「不願做這個皇后,自請下堂,亦或者和離,朕都沒有什麼意見。做得了高堂當得了皇后,為杜家謀取諸多好處,轉過頭怪天家困你於後.庭,杜玉音,這天下沒有這樣的道理。」
「朕逼你的麼?杜家逼你的麼?」蕭霽川甚至冷笑了一下,頗為不屑一顧。
旁邊的皇貴妃含著淚,幾乎跪在皇帝的坐席前端著茶水餵他,「阿宿。」說了那麼些話,她擔心他身體已經受不了了。
蕭霽川臉色略略和緩,順勢喝了兩口。
皇貴妃為蕭霽川順著胸口氣,轉頭說道,「皇后娘娘,你糊塗了,還不快將那些人叫離此處,你這是要做什麼,剛才那些話怕也是昏頭了。」
「你閉嘴!」杜皇后怒罵,「來人,請皇上寫詔書!」
那些長甲兵圍了過來,鐵甲摩擦的聲音窣窣作響的,令人膽寒。
蕭霽川嘆了口氣,輕輕將手放在龍椅背上,略微一個用力,在皇貴妃呆滯驚訝的目光之中站起身來。
這可嚇壞了一桿人等,尤其皇后目瞪口呆,「你——」
「還以為你能忍到什麼時候。
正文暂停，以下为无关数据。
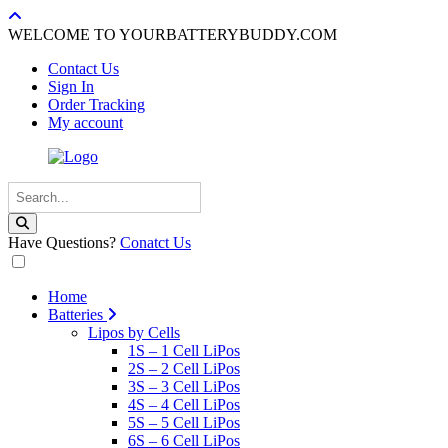
WELCOME TO YOURBATTERYBUDDY.COM
Contact Us
Sign In
Order Tracking
My account
Have Questions?
Conatct Us
Home
Batteries
Lipos by Cells
1S – 1 Cell LiPos
2S – 2 Cell LiPos
3S – 3 Cell LiPos
4S – 4 Cell LiPos
5S – 5 Cell LiPos
6S – 6 Cell LiPos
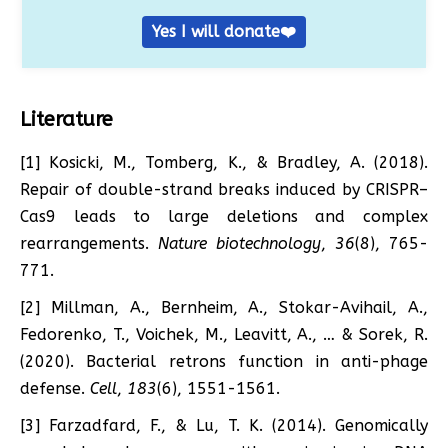
Yes I will donate❤️
Literature
[1] Kosicki, M., Tomberg, K., & Bradley, A. (2018).
Repair of double-strand breaks induced by CRISPR–
Cas9 leads to large deletions and complex
rearrangements.
Nature biotechnology
,
36
(8), 765-
771.
[2] Millman, A., Bernheim, A., Stokar-Avihail, A.,
Fedorenko, T., Voichek, M., Leavitt, A., … & Sorek, R.
(2020). Bacterial retrons function in anti-phage
defense.
Cell
,
183
(6), 1551-1561.
[3] Farzadfard, F., & Lu, T. K. (2014). Genomically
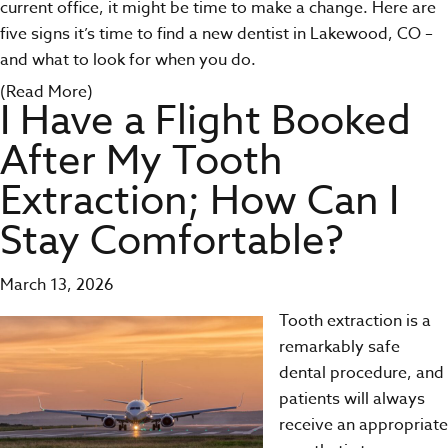
current office, it might be time to make a change. Here are
five signs it’s time to find a new dentist in Lakewood, CO –
and what to look for when you do.
(Read More)
I Have a Flight Booked
After My Tooth
Extraction; How Can I
Stay Comfortable?
March 13, 2026
Tooth extraction
is a
remarkably safe
dental procedure, and
patients will always
receive an appropriate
」蕭霽川活動手腳一般,在龍椅邊來回走動著,晃著手腕,「不過七八個月便忍不住了,是以為勝券在握了能拿捏得了皇貴妃了?還是你覺著朕真的病的起不來了,昏頭昏腦要定下下個繼承人了的。」
杜皇后往後退了半步,下意識看向大殿之外,已經有數不清的戎甲軍有規律的跑步過來,將地面踩踏的悶悶作響。
百官席間略微有些人互相兩兩對視,又垂下頭不言不語。
「來人,將罪婦杜氏拿下,既刻打入冷宮,廢除皇后之位。」
「不——」杜皇后忽然意識到這一切是蕭霽川在故意逼她露出馬腳。
可皇貴妃這麼乖巧一點動作都沒有,是不是也一早就知道?如果她真的這麼愛皇帝,不可能一點得意之色也沒有,怎麼會如此平靜?
杜皇后下意識看向皇貴妃,她緩緩站起身,抬手擦了擦腮邊的淚珠,眼神平靜的看向身前的蕭霽川。
下一刻,皇帝忽然口吐鮮血。
往後踉蹌了一下,手堪堪扶住龍椅。
他反應極快,迅速回過頭,對上赫連杳杳的眼睛。
「你……?」
「為何。」
赫連杳杳笑了一下,掌心赫然躺著一個虎符,看清那個東西,在場的無論是長甲兵還是戎甲軍全都跪在地上聽任調遣。
那並非一分為二的虎符,而是二者合一的。
一半是蕭霽川偶爾會讓赫連杳杳把玩的,另一半則有賴於謝鈴音了,那是大將軍所持之物。